== YOUR GOAL ==
Show me every line in the listing that has the word "numberFactButtonTapped".

== DATA TO EXAMINE ==

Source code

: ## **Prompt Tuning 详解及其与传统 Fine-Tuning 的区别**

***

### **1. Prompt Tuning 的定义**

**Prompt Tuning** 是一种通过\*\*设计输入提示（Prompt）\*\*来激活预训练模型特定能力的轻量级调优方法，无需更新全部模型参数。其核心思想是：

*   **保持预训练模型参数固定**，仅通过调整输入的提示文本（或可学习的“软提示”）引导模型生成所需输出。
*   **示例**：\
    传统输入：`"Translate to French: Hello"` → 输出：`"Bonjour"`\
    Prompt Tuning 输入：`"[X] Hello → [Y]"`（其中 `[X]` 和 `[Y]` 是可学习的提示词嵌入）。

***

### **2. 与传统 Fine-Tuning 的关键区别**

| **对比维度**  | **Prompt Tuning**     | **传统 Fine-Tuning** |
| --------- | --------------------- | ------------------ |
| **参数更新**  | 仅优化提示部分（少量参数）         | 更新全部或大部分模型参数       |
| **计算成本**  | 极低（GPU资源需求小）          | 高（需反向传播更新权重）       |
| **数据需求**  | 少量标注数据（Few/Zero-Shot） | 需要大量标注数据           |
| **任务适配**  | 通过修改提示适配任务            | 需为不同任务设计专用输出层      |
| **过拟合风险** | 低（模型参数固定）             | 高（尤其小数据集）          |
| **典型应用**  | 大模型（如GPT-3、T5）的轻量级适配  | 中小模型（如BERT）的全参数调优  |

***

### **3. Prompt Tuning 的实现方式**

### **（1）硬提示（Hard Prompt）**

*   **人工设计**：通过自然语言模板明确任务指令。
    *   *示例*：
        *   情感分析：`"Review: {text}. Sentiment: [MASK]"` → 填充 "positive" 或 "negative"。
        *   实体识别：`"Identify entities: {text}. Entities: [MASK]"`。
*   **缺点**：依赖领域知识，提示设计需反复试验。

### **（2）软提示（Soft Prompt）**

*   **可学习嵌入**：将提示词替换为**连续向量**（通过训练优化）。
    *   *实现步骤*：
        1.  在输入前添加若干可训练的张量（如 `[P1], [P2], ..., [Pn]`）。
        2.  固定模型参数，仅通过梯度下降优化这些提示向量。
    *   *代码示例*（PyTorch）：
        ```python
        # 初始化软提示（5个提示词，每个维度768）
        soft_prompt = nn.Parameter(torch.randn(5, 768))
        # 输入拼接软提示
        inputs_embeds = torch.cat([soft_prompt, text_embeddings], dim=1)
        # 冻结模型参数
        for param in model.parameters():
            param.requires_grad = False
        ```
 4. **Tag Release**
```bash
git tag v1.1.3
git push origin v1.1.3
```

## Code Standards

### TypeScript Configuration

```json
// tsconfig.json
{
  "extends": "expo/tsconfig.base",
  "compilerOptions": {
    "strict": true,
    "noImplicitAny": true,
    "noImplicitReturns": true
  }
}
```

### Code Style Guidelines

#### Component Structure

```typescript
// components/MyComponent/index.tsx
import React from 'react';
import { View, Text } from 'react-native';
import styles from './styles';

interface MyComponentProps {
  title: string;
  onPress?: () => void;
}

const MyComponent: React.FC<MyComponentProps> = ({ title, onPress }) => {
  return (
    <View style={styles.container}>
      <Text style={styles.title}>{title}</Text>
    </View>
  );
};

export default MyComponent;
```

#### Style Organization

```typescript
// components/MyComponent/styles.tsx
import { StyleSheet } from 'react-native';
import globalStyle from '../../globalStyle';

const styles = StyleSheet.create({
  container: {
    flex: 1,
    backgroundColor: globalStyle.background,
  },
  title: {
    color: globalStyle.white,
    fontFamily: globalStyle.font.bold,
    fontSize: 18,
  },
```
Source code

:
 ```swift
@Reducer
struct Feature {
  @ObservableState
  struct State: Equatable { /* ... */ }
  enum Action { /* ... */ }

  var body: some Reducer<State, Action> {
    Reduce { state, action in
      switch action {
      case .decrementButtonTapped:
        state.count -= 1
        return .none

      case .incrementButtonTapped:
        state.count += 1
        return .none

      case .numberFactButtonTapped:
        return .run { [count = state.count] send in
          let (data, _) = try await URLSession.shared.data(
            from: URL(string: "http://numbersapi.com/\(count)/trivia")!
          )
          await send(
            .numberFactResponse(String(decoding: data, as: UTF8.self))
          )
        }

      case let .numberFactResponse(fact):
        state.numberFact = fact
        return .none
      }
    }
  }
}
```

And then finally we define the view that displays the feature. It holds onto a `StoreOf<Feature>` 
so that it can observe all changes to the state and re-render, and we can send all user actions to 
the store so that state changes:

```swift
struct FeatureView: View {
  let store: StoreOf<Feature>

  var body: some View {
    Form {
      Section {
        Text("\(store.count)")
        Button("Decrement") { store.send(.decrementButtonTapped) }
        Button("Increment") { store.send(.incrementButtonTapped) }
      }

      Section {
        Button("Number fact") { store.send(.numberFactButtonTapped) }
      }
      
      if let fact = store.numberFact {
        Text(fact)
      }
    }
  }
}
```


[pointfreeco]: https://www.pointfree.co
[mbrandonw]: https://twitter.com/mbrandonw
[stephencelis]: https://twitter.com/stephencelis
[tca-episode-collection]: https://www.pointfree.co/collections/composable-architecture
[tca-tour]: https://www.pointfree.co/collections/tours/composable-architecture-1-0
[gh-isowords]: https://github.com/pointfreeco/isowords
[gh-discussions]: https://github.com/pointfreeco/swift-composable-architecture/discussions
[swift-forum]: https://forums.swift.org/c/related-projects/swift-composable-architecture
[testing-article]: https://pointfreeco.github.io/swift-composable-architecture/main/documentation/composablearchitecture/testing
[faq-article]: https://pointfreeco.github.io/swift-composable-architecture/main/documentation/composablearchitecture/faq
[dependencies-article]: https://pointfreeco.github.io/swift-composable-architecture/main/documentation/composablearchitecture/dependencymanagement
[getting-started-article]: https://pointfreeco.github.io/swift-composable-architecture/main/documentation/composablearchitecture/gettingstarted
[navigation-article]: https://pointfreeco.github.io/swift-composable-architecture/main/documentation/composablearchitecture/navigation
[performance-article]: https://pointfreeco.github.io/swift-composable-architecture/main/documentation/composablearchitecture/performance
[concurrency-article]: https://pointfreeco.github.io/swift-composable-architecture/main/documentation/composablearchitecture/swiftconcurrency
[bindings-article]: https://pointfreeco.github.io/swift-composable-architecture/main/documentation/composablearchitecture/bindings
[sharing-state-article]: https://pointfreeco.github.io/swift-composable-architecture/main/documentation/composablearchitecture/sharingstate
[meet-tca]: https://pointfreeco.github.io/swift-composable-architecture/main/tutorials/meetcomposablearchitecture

== OUTPUT ==
      case .numberFactButtonTapped:
        Button("Number fact") { store.send(.numberFactButtonTapped) }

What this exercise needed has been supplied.